Which lines in the records below include the word "centrum"? Report each of them in full.

____

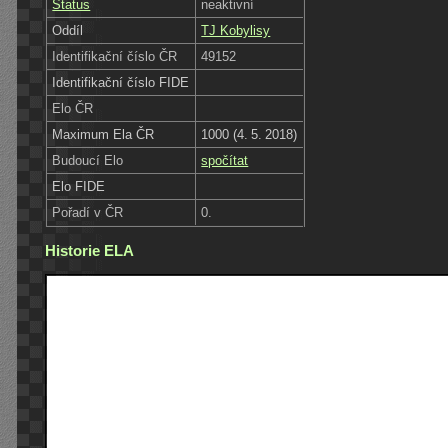
Status
neaktivní
Oddíl
TJ Kobylisy
Identifikační číslo ČR
49152
Identifikační číslo FIDE
Elo ČR
Maximum Ela ČR
1000 (4. 5. 2018)
Budoucí Elo
spočítat
Elo FIDE
Pořadí v ČR
0.
Historie ELA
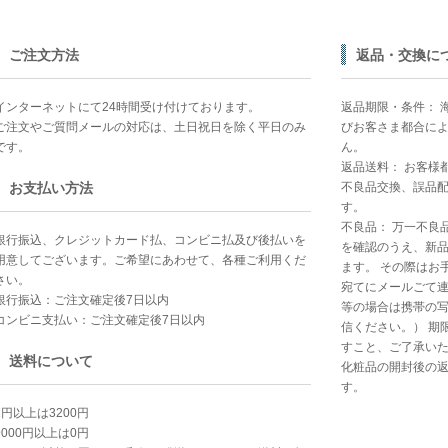
ご注文方法
返品・交換に
インターネットにて24時間受け付けております。
返品期限・条件： 
ご注文やご質問メールの対応は、土日祝日を除く平日のみ
びお客さま都合に
です。
ん。
返品送料： お客様
お支払い方法
不良品交換、誤品
す。
不良品： 万一不良
銀行振込、クレジットカード払、コンビニ払及び後払いを
を確認のうえ、新
用意してございます。ご希望にあわせて、各種ご利用くだ
ます。 その際はお
さい。
宛てにメールごて連
銀行振込：ご注文確定後7日以内
等の場合は携帯の
コンビニ支払い：ご注文確定後7日以内
信ください。） 期
すこと、ご了承い
送料について
化粧品の開封後の
す。
1円以上は3200円
9000円以上は0円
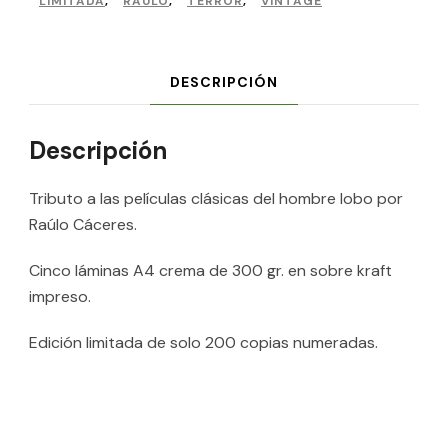
LIMITADA
,
RAULO
,
TERROR
,
VINTAGE
DESCRIPCIÓN
Descripción
Tributo a las películas clásicas del hombre lobo por
Raúlo Cáceres.
Cinco láminas A4 crema de 300 gr. en sobre kraft
impreso.
Edición limitada de solo 200 copias numeradas.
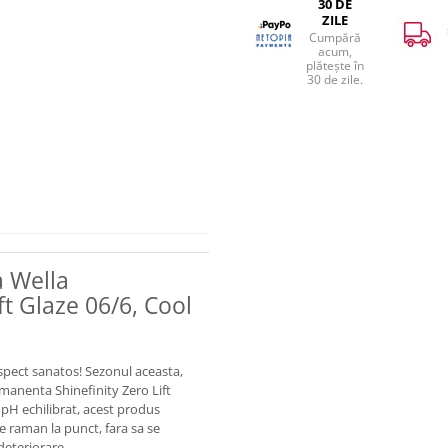
30 DE
ZILE
Cumpără
acum,
plătește în
30 de zile.
 Wella
ft Glaze 06/6, Cool
 aspect sanatos! Sezonul aceasta,
anenta Shinefinity Zero Lift
 pH echilibrat, acest produs
re raman la punct, fara sa se
deteriorare.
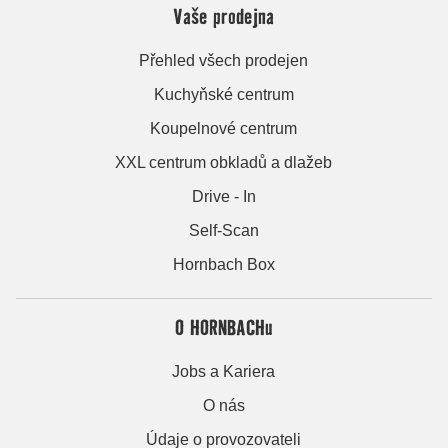
Vaše prodejna
Přehled všech prodejen
Kuchyňské centrum
Koupelnové centrum
XXL centrum obkladů a dlažeb
Drive - In
Self-Scan
Hornbach Box
O HORNBACHu
Jobs a Kariera
O nás
Údaje o provozovateli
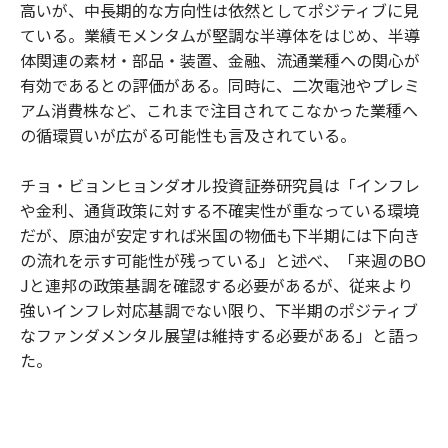
高いが、中長期的な方向性は依然としてポジティブに見
ている。業績モメンタムが堅調な半導体をはじめ、半導
体関連の素材・部品・装置、金融、流通業種への関心が
有効であるとの評価がある。同時に、二次電池やプレミ
アム消費株など、これまで注目されてこなかった業種へ
の循環買いが広がる可能性も言及されている。
チョ・ビョンヒョンダオル投資証券研究員は「インフレ
や金利、通貨政策に対する不確実性が重なっている環境
だが、原油が安定すれば米国の物価も下半期には下向き
の流れを示す可能性が残っている」と述べ、「来週のBO
Jと連邦の政策基調を確認する必要があるが、従来より
強いインフレ対応基調でない限り、下半期のポジティブ
なファンダメンタル展望は維持する必要がある」と語っ
た。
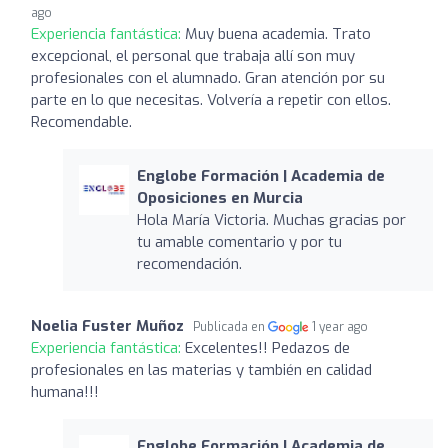
ago
Experiencia fantástica:
Muy buena academia. Trato
excepcional, el personal que trabaja allí son muy
profesionales con el alumnado. Gran atención por su
parte en lo que necesitas. Volvería a repetir con ellos.
Recomendable.
Englobe Formación | Academia de
Oposiciones en Murcia
Hola María Victoria. Muchas gracias por
tu amable comentario y por tu
recomendación.
Noelia Fuster Muñoz
Publicada en
1 year ago
Experiencia fantástica:
Excelentes!! Pedazos de
profesionales en las materias y también en calidad
humana!!!
Englobe Formación | Academia de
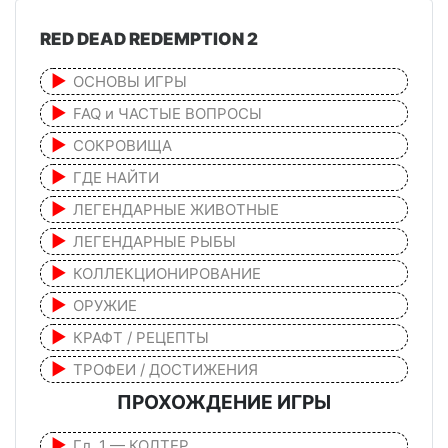
RED DEAD REDEMPTION 2
ОСНОВЫ ИГРЫ
FAQ и ЧАСТЫЕ ВОПРОСЫ
СОКРОВИЩА
ГДЕ НАЙТИ
ЛЕГЕНДАРНЫЕ ЖИВОТНЫЕ
ЛЕГЕНДАРНЫЕ РЫБЫ
КОЛЛЕКЦИОНИРОВАНИЕ
ОРУЖИЕ
КРАФТ / РЕЦЕПТЫ
ТРОФЕИ / ДОСТИЖЕНИЯ
ПРОХОЖДЕНИЕ ИГРЫ
Гл. 1 — КОЛТЕР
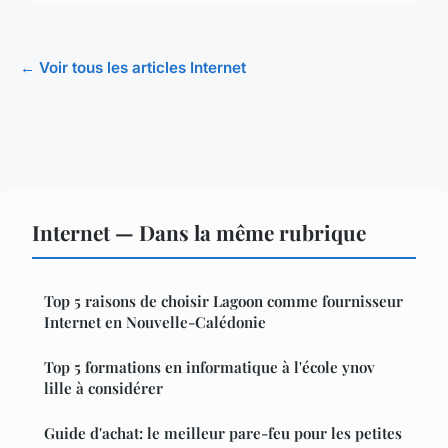
← Voir tous les articles Internet
Internet — Dans la même rubrique
Top 5 raisons de choisir Lagoon comme fournisseur
Internet en Nouvelle-Calédonie
Top 5 formations en informatique à l'école ynov
lille à considérer
Guide d'achat: le meilleur pare-feu pour les petites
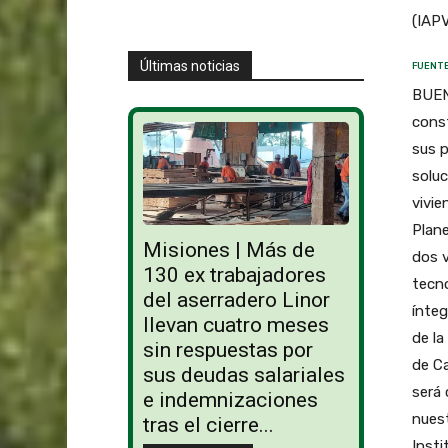
(IAPV
Últimas noticias
FUENTE
BUENO
const
sus p
soluc
vivie
Plan
Misiones | Más de
dos v
130 ex trabajadores
tecno
del aserradero Linor
ínteg
llevan cuatro meses
de la
sin respuestas por
de C
sus deudas salariales
será 
e indemnizaciones
nuest
tras el cierre...
Insti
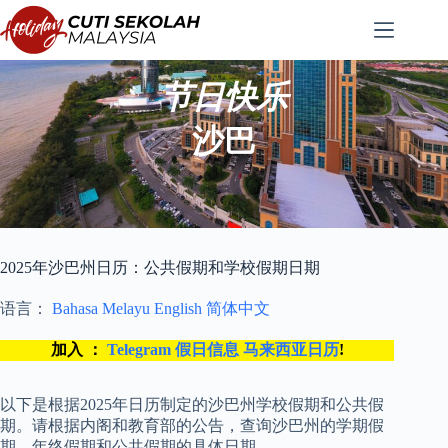
跳
至
内
容
节日快乐
沙巴
2025年沙巴州日历：公共假期和学校假期日期
语言：
Bahasa Melayu
English
简体中文
加入 ：
Telegram 假日信息 马来西亚日历
!
以下是根据2025年日历制定的沙巴州学校假期和公共假
期。请根据内阁和教育部的公告，查询沙巴州的学期假
期、年终假期和公共假期的具体日期。.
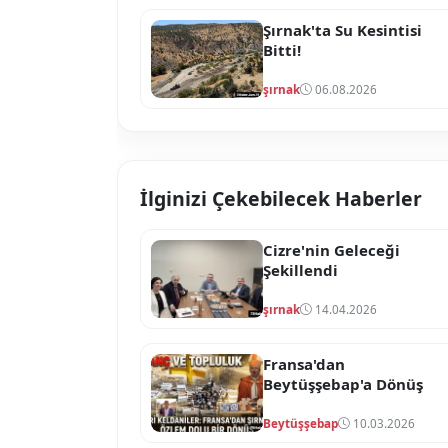
Şırnak'ta Su Kesintisi
Bitti!
şırnak
06.08.2026
İlginizi Çekebilecek Haberler
Cizre'nin Geleceği
Şekillendi
şırnak
14.04.2026
Fransa'dan
Beytüşşebap'a Dönüş
Beytüşşebap
10.03.2026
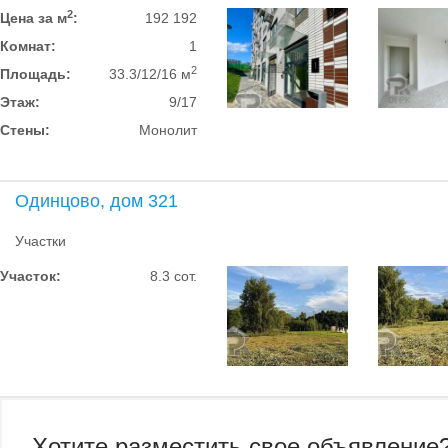
2
Цена за м
:
192 192
Комнат:
1
2
Площадь:
33.3/12/16 м
Этаж:
9/17
Стены:
Монолит
Одинцово, дом 321
Участки
Участок:
8.3 сот.
Хотите разместить свое объявление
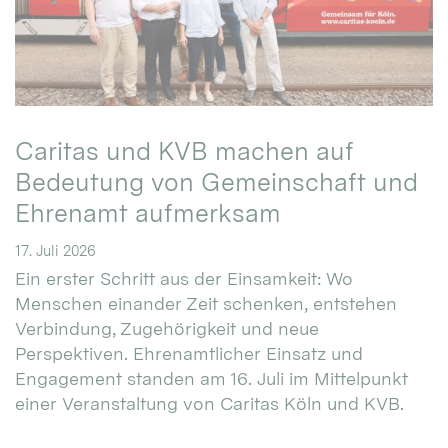
Caritas und KVB machen auf
Bedeutung von Gemeinschaft und
Ehrenamt aufmerksam
17. Juli 2026
Ein erster Schritt aus der Einsamkeit: Wo
Menschen einander Zeit schenken, entstehen
Verbindung, Zugehörigkeit und neue
Perspektiven. Ehrenamtlicher Einsatz und
Engagement standen am 16. Juli im Mittelpunkt
einer Veranstaltung von Caritas Köln und KVB.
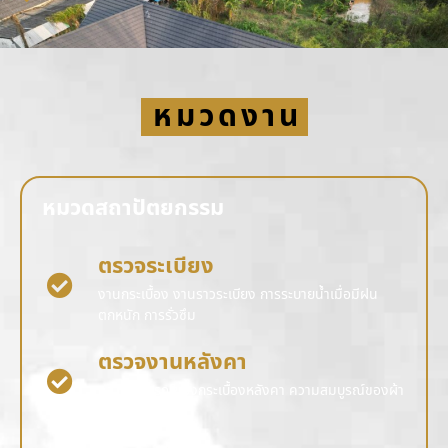
หมวดงาน
หมวดสถาปัตยกรรม
ตรวจระเบียง
งานกระเบื้อง งานราวระเบียง การระบายน้ำเมื่อมีฝน
ตกหนัก การรั่วซึม
ตรวจงานหลังคา
ความสมบูรณ์ของกระเบื้องหลังคา ความสมบูรณ์ของผ้า
การรั่วซึม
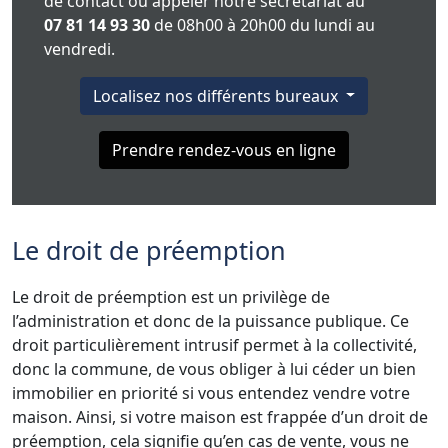
de contact ou appeler notre secrétariat au
07 81 14 93 30
de 08h00 à 20h00 du lundi au
vendredi.
Localisez nos différents bureaux
Prendre rendez-vous en ligne
Le droit de préemption
Le droit de préemption est un privilège de
l’administration et donc de la puissance publique. Ce
droit particulièrement intrusif permet à la collectivité,
donc la commune, de vous obliger à lui céder un bien
immobilier en priorité si vous entendez vendre votre
maison. Ainsi, si votre maison est frappée d’un droit de
préemption, cela signifie qu’en cas de vente, vous ne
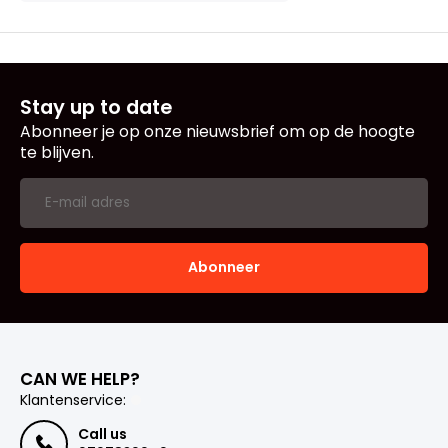
Stay up to date
Abonneer je op onze nieuwsbrief om op de hoogte
te blijven.
Abonneer
CAN WE HELP?
Klantenservice:
Call us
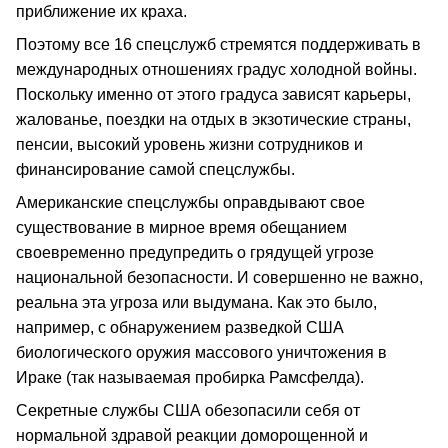
приближение их краха.
Поэтому все 16 спецслужб стремятся поддерживать в
международных отношениях градус холодной войны.
Поскольку именно от этого градуса зависят карьеры,
жалованье, поездки на отдых в экзотические страны,
пенсии, высокий уровень жизни сотрудников и
финансирование самой спецслужбы.
Американские спецслужбы оправдывают свое
существование в мирное время обещанием
своевременно предупредить о грядущей угрозе
национальной безопасности. И совершенно не важно,
реальна эта угроза или выдумана. Как это было,
например, с обнаружением разведкой США
биологического оружия массового уничтожения в
Ираке (так называемая пробирка Рамсфелда).
Секретные службы США обезопасили себя от
нормальной здравой реакции доморощенной и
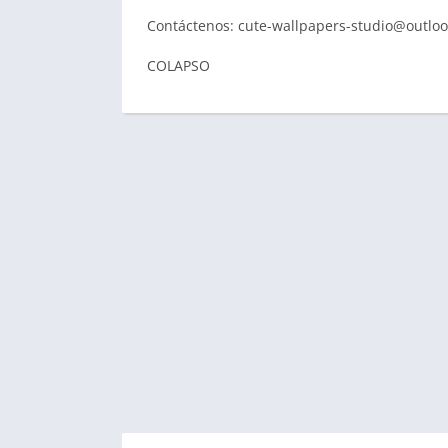
Contáctenos:
cute-wallpapers-studio@outlo
COLAPSO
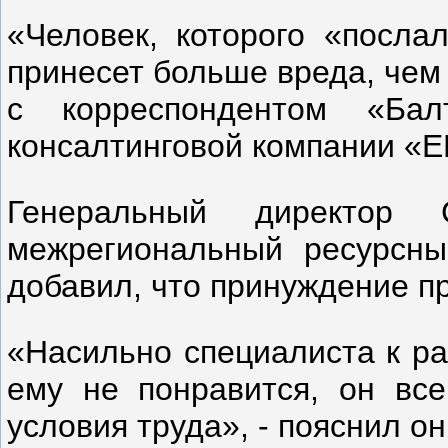
«Человек, которого «посла
принесет больше вреда, чем 
с корреспондентом «Бал
консалтинговой компании «
Генеральный директор 
межрегиональный ресурсны
добавил, что принуждение пр
«Насильно специалиста к ра
ему не понравится, он вс
условия труда», - пояснил 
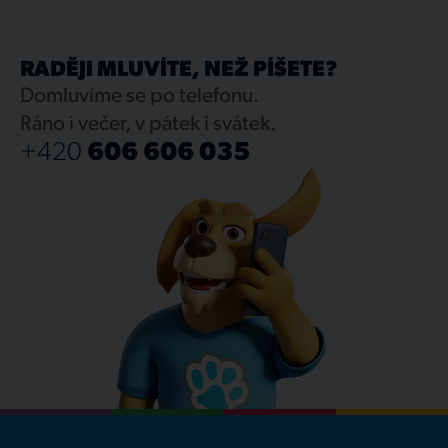
RADĚJI MLUVÍTE, NEŽ PÍŠETE?
Domluvíme se po telefonu.
Ráno i večer, v pátek i svátek.
+420
606 606 035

____

*TASK RESPONSE:*
Kuchyňské centrum
Koupelnové centrum
XXL centrum obkladů a dlažeb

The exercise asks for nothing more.